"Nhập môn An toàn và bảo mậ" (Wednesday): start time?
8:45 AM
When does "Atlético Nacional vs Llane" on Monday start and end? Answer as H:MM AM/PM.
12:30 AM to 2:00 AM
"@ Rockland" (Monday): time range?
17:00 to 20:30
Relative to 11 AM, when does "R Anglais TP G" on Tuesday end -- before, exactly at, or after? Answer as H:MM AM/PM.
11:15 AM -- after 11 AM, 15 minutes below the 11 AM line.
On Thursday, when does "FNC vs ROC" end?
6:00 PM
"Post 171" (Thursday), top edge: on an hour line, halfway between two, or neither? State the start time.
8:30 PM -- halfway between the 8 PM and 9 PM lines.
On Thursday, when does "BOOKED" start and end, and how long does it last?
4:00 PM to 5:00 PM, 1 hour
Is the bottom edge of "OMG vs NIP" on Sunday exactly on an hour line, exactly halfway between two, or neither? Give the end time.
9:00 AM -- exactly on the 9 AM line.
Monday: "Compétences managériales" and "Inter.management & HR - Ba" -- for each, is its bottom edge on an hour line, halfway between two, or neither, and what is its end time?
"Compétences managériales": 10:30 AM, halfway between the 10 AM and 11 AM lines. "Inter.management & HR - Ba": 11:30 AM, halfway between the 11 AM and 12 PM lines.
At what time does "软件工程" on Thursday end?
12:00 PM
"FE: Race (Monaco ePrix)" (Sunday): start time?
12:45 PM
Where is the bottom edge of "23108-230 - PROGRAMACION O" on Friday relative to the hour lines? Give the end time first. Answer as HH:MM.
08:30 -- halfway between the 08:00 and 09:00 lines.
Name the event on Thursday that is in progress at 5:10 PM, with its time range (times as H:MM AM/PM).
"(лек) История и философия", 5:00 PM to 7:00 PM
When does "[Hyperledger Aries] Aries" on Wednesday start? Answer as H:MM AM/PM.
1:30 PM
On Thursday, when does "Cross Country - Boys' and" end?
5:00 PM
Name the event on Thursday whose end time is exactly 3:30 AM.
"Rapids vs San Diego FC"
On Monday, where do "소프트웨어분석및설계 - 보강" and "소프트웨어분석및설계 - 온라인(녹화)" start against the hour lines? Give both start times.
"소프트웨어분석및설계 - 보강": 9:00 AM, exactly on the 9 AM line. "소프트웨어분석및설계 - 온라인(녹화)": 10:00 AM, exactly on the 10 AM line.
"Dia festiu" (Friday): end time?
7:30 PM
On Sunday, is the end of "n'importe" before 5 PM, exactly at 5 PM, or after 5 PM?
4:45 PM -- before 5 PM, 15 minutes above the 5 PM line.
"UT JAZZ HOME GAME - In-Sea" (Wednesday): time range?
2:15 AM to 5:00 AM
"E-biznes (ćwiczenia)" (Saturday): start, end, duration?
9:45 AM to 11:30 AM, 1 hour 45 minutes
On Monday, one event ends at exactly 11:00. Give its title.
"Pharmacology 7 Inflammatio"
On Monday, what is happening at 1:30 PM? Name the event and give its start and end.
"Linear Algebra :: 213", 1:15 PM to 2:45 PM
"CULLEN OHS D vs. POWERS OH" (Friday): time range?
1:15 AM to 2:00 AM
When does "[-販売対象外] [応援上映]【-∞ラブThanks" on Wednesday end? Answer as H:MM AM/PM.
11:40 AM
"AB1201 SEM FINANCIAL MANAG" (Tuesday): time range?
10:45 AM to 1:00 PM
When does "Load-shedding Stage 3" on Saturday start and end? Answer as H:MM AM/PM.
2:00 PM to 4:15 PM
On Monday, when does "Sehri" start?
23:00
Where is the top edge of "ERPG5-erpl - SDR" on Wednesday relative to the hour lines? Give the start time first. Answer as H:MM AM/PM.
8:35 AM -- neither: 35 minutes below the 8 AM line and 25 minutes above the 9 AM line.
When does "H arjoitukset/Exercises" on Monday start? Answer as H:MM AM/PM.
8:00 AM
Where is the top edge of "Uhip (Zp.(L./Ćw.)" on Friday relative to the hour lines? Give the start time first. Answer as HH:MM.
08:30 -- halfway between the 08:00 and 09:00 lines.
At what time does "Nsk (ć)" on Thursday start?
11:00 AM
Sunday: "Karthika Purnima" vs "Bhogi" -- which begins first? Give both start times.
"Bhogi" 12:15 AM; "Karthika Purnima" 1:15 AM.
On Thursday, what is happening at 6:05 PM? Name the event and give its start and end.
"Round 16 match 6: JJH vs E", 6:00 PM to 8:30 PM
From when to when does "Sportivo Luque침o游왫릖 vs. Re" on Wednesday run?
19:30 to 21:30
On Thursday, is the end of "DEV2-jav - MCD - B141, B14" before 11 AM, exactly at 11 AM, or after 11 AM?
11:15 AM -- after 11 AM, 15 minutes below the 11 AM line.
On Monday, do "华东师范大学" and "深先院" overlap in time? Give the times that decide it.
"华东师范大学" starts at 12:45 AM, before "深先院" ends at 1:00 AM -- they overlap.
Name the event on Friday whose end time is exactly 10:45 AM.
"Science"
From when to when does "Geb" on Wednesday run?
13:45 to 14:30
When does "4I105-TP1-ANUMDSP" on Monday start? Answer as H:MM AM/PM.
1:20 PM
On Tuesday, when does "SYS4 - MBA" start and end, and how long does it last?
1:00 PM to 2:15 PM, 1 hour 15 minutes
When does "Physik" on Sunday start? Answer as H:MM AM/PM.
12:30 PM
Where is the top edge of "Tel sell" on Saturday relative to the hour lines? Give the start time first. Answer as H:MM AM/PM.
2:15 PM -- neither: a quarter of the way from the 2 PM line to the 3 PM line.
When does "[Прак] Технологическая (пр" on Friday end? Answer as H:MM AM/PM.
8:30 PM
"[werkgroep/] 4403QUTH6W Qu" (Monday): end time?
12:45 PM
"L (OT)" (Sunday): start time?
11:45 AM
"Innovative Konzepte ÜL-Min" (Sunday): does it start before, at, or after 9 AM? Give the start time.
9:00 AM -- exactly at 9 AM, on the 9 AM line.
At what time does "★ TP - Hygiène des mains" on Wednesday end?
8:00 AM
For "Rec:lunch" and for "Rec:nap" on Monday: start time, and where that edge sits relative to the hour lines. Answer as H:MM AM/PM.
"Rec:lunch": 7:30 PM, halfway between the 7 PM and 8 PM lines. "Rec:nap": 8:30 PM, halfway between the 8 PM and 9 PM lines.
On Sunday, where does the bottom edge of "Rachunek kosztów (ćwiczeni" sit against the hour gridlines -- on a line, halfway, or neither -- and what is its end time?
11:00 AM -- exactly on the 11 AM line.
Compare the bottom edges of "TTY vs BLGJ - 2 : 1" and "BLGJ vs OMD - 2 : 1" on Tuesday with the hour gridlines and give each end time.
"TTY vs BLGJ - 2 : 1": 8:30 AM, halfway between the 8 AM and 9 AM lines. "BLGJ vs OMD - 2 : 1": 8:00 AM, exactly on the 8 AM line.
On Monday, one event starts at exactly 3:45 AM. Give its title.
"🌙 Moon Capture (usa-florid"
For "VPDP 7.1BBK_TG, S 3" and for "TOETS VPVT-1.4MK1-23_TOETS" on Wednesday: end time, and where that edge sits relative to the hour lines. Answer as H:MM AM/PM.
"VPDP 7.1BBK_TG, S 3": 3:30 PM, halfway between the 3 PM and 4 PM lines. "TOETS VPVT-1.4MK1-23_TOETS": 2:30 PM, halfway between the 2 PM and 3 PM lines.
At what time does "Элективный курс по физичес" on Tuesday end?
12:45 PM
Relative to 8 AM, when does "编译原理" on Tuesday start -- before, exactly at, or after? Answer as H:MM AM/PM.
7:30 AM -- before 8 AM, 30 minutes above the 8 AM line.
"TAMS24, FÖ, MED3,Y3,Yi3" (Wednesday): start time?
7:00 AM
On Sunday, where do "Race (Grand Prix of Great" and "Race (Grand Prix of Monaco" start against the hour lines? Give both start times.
***
SET EXERCISE:
Edit the records from the line containing "on Thursday start?" through the line containing "11:00 AM -- exactly on the 11 AM line.", changing "From when to when" to "Between what times" and leaving everything else as it is. Give only those lines.

THE SOLUTION:
At what time does "Nsk (ć)" on Thursday start?
11:00 AM
Sunday: "Karthika Purnima" vs "Bhogi" -- which begins first? Give both start times.
"Bhogi" 12:15 AM; "Karthika Purnima" 1:15 AM.
On Thursday, what is happening at 6:05 PM? Name the event and give its start and end.
"Round 16 match 6: JJH vs E", 6:00 PM to 8:30 PM
Between what times does "Sportivo Luque침o游왫릖 vs. Re" on Wednesday run?
19:30 to 21:30
On Thursday, is the end of "DEV2-jav - MCD - B141, B14" before 11 AM, exactly at 11 AM, or after 11 AM?
11:15 AM -- after 11 AM, 15 minutes below the 11 AM line.
On Monday, do "华东师范大学" and "深先院" overlap in time? Give the times that decide it.
"华东师范大学" starts at 12:45 AM, before "深先院" ends at 1:00 AM -- they overlap.
Name the event on Friday whose end time is exactly 10:45 AM.
"Science"
Between what times does "Geb" on Wednesday run?
13:45 to 14:30
When does "4I105-TP1-ANUMDSP" on Monday start? Answer as H:MM AM/PM.
1:20 PM
On Tuesday, when does "SYS4 - MBA" start and end, and how long does it last?
1:00 PM to 2:15 PM, 1 hour 15 minutes
When does "Physik" on Sunday start? Answer as H:MM AM/PM.
12:30 PM
Where is the top edge of "Tel sell" on Saturday relative to the hour lines? Give the start time first. Answer as H:MM AM/PM.
2:15 PM -- neither: a quarter of the way from the 2 PM line to the 3 PM line.
When does "[Прак] Технологическая (пр" on Friday end? Answer as H:MM AM/PM.
8:30 PM
"[werkgroep/] 4403QUTH6W Qu" (Monday): end time?
12:45 PM
"L (OT)" (Sunday): start time?
11:45 AM
"Innovative Konzepte ÜL-Min" (Sunday): does it start before, at, or after 9 AM? Give the start time.
9:00 AM -- exactly at 9 AM, on the 9 AM line.
At what time does "★ TP - Hygiène des mains" on Wednesday end?
8:00 AM
For "Rec:lunch" and for "Rec:nap" on Monday: start time, and where that edge sits relative to the hour lines. Answer as H:MM AM/PM.
"Rec:lunch": 7:30 PM, halfway between the 7 PM and 8 PM lines. "Rec:nap": 8:30 PM, halfway between the 8 PM and 9 PM lines.
On Sunday, where does the bottom edge of "Rachunek kosztów (ćwiczeni" sit against the hour gridlines -- on a line, halfway, or neither -- and what is its end time?
11:00 AM -- exactly on the 11 AM line.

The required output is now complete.